Ich rede nicht gerne über die Fee in meinem Kopf.

"Wie heißt du eigentlich?"
.
"Aleron", kommt die Muffelige Antwort und ich könnte schwören, dass er in diesem Moment wie der lang verschollene Zwillingsbruder meines Vaters wirkt.

"Ich werde das einfach mal als Kompliment nehmen, okay?", grinst Aleron.

Am liebsten würde ich ihm eine klatschen, aber ich muss nett zu ihm sein, damit er mir hilft.

"Wir sollten erst einmal herausfinden, wo wir sind, wieso und wie wir hier wegkommen", wechsle ich das Thema.
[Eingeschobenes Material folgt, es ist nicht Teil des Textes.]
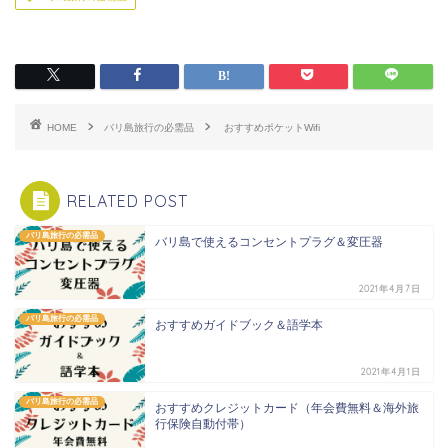
HOME
バリ島旅行の必需品
おすすめポケットWifi
RELATED POST
バリ島旅行の必需品
バリ島で使えるコンセントプラグ＆変圧器
2021年4月7日
バリ島旅行の必需品
おすすめガイドブック＆語学本
2021年4月1日
バリ島旅行の必需品
おすすめクレジットカード（年会費無料＆海外旅
行保険自動付帯）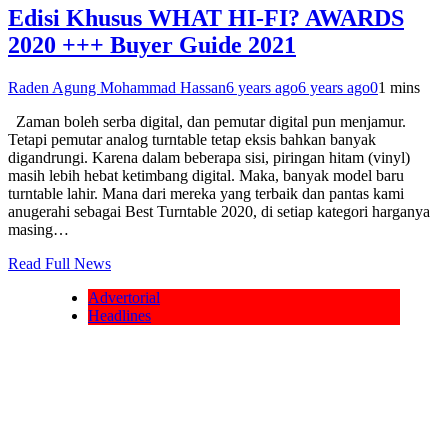
Edisi Khusus WHAT HI-FI? AWARDS
2020 +++ Buyer Guide 2021
Raden Agung Mohammad Hassan
6 years ago
6 years ago
0
1 mins
Zaman boleh serba digital, dan pemutar digital pun menjamur.
Tetapi pemutar analog turntable tetap eksis bahkan banyak
digandrungi. Karena dalam beberapa sisi, piringan hitam (vinyl)
masih lebih hebat ketimbang digital. Maka, banyak model baru
turntable lahir. Mana dari mereka yang terbaik dan pantas kami
anugerahi sebagai Best Turntable 2020, di setiap kategori harganya
masing…
Read Full News
Advertorial
Headlines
Aleron schnaubt und Robbie meldet sich wieder zu Wort: 'Wenn der da bei 'wir' miteingeschlossen ist, streike ich!'

Überlegen sieht Aleron zu mir auf, obwohl wir alle wissen, dass er durch mich hindurch zu dem Geist von Robin Goodfellow, dem Diener Oberons und meinem besten Freund und Beschützer, sieht.

"Kannst du leider nicht, weil du hier nichts zu entscheiden hast", giftet er ihn an und wendet sich zum Gehen.

"He, wo willst du hin?!", rufe ich ihm hinterher und folge ihm.

"Bloß weg von dir und diesem Irren in deinem Schädel. Da kann Lucifer mich noch so reich belohnen, den Kerl tu ich mir dafür nicht an".
'Uhhhh, hat der große, böse Vampir etwa Angst vor Kritik?", flötet Robbie weiter.
Er beweist mal wieder wie viel Feingefühl er hat, und stimmt ein kleines Spottlied an.
Sofort wirbelt Aleron zu mir herum und stiert mich wutentbrannt an.
Ich hebe erschrocken die Arme, um mein Gesicht zu schützen, als ich eine weitere Stimme vernehme: "Spar dir deine Energie, Blutsauger, ich habe etwas herausgefunden, dass uns alle interessieren dürfte", ruft Grim von dem Ast herunter, auf dem er liegt.